POCD

 

 

Questions

 

 

1.                 Who are the people involved in the venture?

a.      Who are the founders of the venture?

b.     What have they done in the past?

c.     What experience do they have that is directly relevant to the venture?

d.     What skills do the founders have?

e.      Who do the founders know, and who knows them?

f.       What are the reputations of the founders?

g.     How realistic are the founders’ projections?

h.     Can the founders adapt to changing circumstances?

i.        What are the gaps in the management team?  Are the founders willing to relinquish control to others if necessary?

j.        How will the founders react if the business doesn’t develop as planned?

k.     Can the founders make the hard choices?

l.        What motivates the founders?

m.   How committed are the founders to the venture?
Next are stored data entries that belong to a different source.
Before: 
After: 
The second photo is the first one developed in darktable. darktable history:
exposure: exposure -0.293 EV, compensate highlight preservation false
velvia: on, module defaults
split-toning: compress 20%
n.     What objective information is available to evaluate the founders and their potential as a team?

o.     What are the consequences if one or more of the founders leaves?   

2.                 What are the opportunities for the venture?

a.      Is the total market for the product or service produced by the  venture increasing or decreasing?

b.     Is the firm’s industry one that is or can become attractive?

c.     Who is the customer?

d.     What is the customer’s decision making process?

e.      To what extent is the firm’s product or service desired by the customer?

f.       How will the product or service be priced?

g.     How will the venture reach its customers or market segments?

h.     How much will it cost in time and resources to acquire a customer?

i.        What are the costs of production and delivery?

j.        What are the costs of servicing a customer?

k.     What are the costs of retaining a customer?

l.        When do you have to buy or spend money for the resources to be used by the venture?

m.   When do you have to pay for the resources?

n.     How long does it take to acquire a customer?

o.     How long between when a customer is acquired and when the customer pays?

p.     What investment in capital equipment is required to support a dollar of sales?

q.     Who are the competitors?

r.       What resources are controlled by the competitors?  What are the competitor’s strengths and weaknesses?

s.      How will competitors respond to the entrance of the venture into their market?

t.       What will the venture’s response be to the competition?

u.     Who might be a competitor in the future?

v.     Are there ways to block actual or potential competitors?  Can alliances be formed to help block the competition?

3.                 What is the context of the potential opportunity?

a.      What are the surrounding economic conditions?

b.     What is the regulatory environment?

c.     Are there other factors that might change the context of the venture?

d.     Do the founders understand the context of their business?

e.      Can the founders respond to changes in the business context?

4.                 What are the terms of the Deal?

a.      What new information would change your perception of the new venture?

b.     How much time and information is required to obtain the information necessary to fully evaluate the deal?

c.     Can the new venture control the rate at which it exploits an opportunity?

d.     Who else might be pursuing the same opportunity?

e.      What incentives are offered by alternative allocations of risk and reward in variations of the deal?

f.       Who will be attracted by the terms extended in the deal?

g.     What happens if each party to the deal behave solely in their own perceived self interest?

h.     Who are the potential investors?

i.        What amount of money is needed, and how will that money be used?

j.        What are fair terms for the deal, and how will the terms provide the appropriate incentives for each side under a variety of conditions?